**Extract to read:**

╔══

In an effort to develop patient-specific precision therapies, scientists are gathering enormous amounts of data concerning the molecular features of tumors. When it comes to classifying cancers, the broadest level is the primary site of a tumor and its pathology (such ductal versus lobular breast cancer). Additionally, tumors can be classified and grouped by somatic mutations, RNA profiles, copy number alterations, and protein expression levels. This approach has been very successful in understanding many tumor types, and recently it has been adopted for understanding how tumors adapt and evolve. Clinicians are using molecular features to compare tumor samples before and after recurrence in patients to understand how cancers respond and adapt to conventional therapies. Laboratory scientists are using these approaches in cancer models to compare tumors from a primary site and their metastatic counterparts to understand what changes enable a metastatic population to expand, disseminate, and implant elsewhere. Researchers in the MacPherson Lab (Human Biology Division) took this approach to understand how small cell lung cancer (SCLC) initiates and undergoes progression to metastasize to the liver. Fred Hutch postdoc, Dr. Nan Wu and colleagues identified a novel oncogene that stimulated both metastatic and primary SCLC. These findings were recently published in Oncotarget.

╚══

Extracted page text data:
╔══

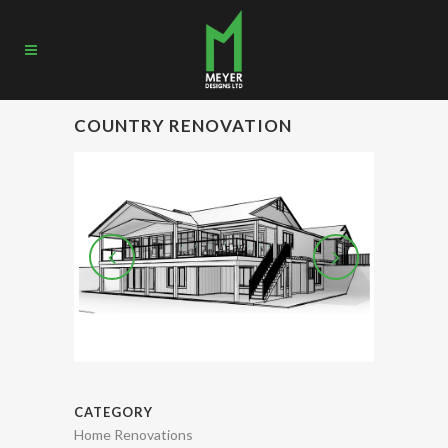
COUNTRY RENOVATION
CATEGORY
Home Renovations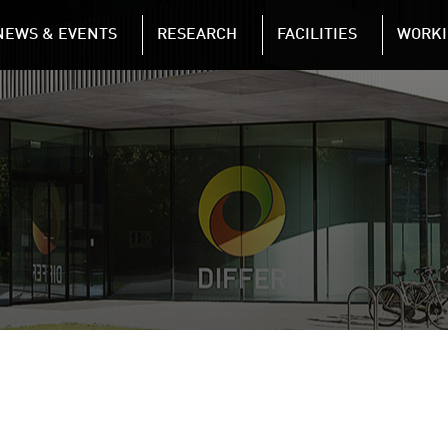
NAVIGATION
NEWS & EVENTS
RESEARCH
FACILITIES
WORKI
Skip to main content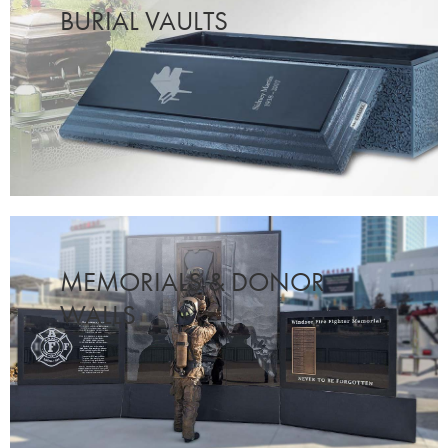
BURIAL VAULTS
MEMORIALS & DONOR
WALLS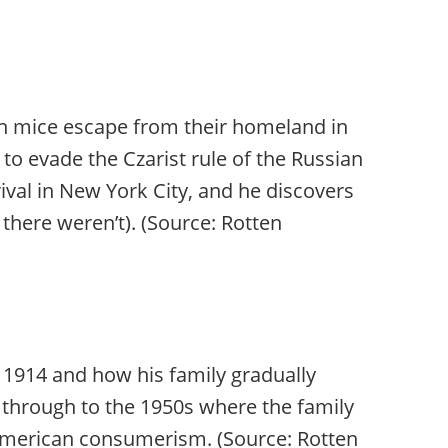
sh mice escape from their homeland in
o evade the Czarist rule of the Russian
rival in New York City, and he discovers
 there weren’t). (Source: Rotten
 1914 and how his family gradually
through to the 1950s where the family
d American consumerism. (Source: Rotten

╚══

**What is needed:** Continue the passage on small cell lung cancer research from the point where it ends.

**Output:**
For this study, researchers used a transgenic mouse model of small cell lung cancer. In this model the tumor suppressor genes p53 and Rb have critical exons flanked by loxP sites. Thus these genes can be deleted in any cells exposed to CRE recombinase. To delete these genes specifically in the lungs, adenovirus containing CRE driven by a tissue-specific promoter is delivered directly through the trachea. This knock out combination induces primary tumors in the lung and metastatic lesions within the liver. Researchers isolated each tumor type and performed various molecular profiling technologies. When comparing loss or gain of chromosome regions researchers identified a region on chromosome 4 that was sometimes amplified in primary tumors but much more frequently amplified in metastatic tumors. This region of chromosome 4 contains the gene Nfib and when amplified, an increase in Nfib transcripts was also observed. Like many oncogenes Nfib encodes a transcriptional regulator that is essential for embryonic lung and brain development. It has been shown to increase tumor cell proliferation, but previously had not been evaluated in vivo for its function as an oncogene.
To understand the role of Nfib in SCLC tumorigenesis researchers created a new transgenic model. Starting with the same CRE-inducible knock out of p53 and Rb, they introduced a tetracycline-inducible version of the Nfib gene. Thus the addition of CRE deletes tumor suppressor genes and addition of doxycycline induces high levels of Nfib expression. This genetic combination accelerated SCLC, decreasing age of onset over p53 and Rb deletion alone, showing that NFIB functions as an oncogene. However, in this model the frequency of metastasis in p53/Rb SCLC was already high and metastatic tumor burden did not increase with Nfib overexpression.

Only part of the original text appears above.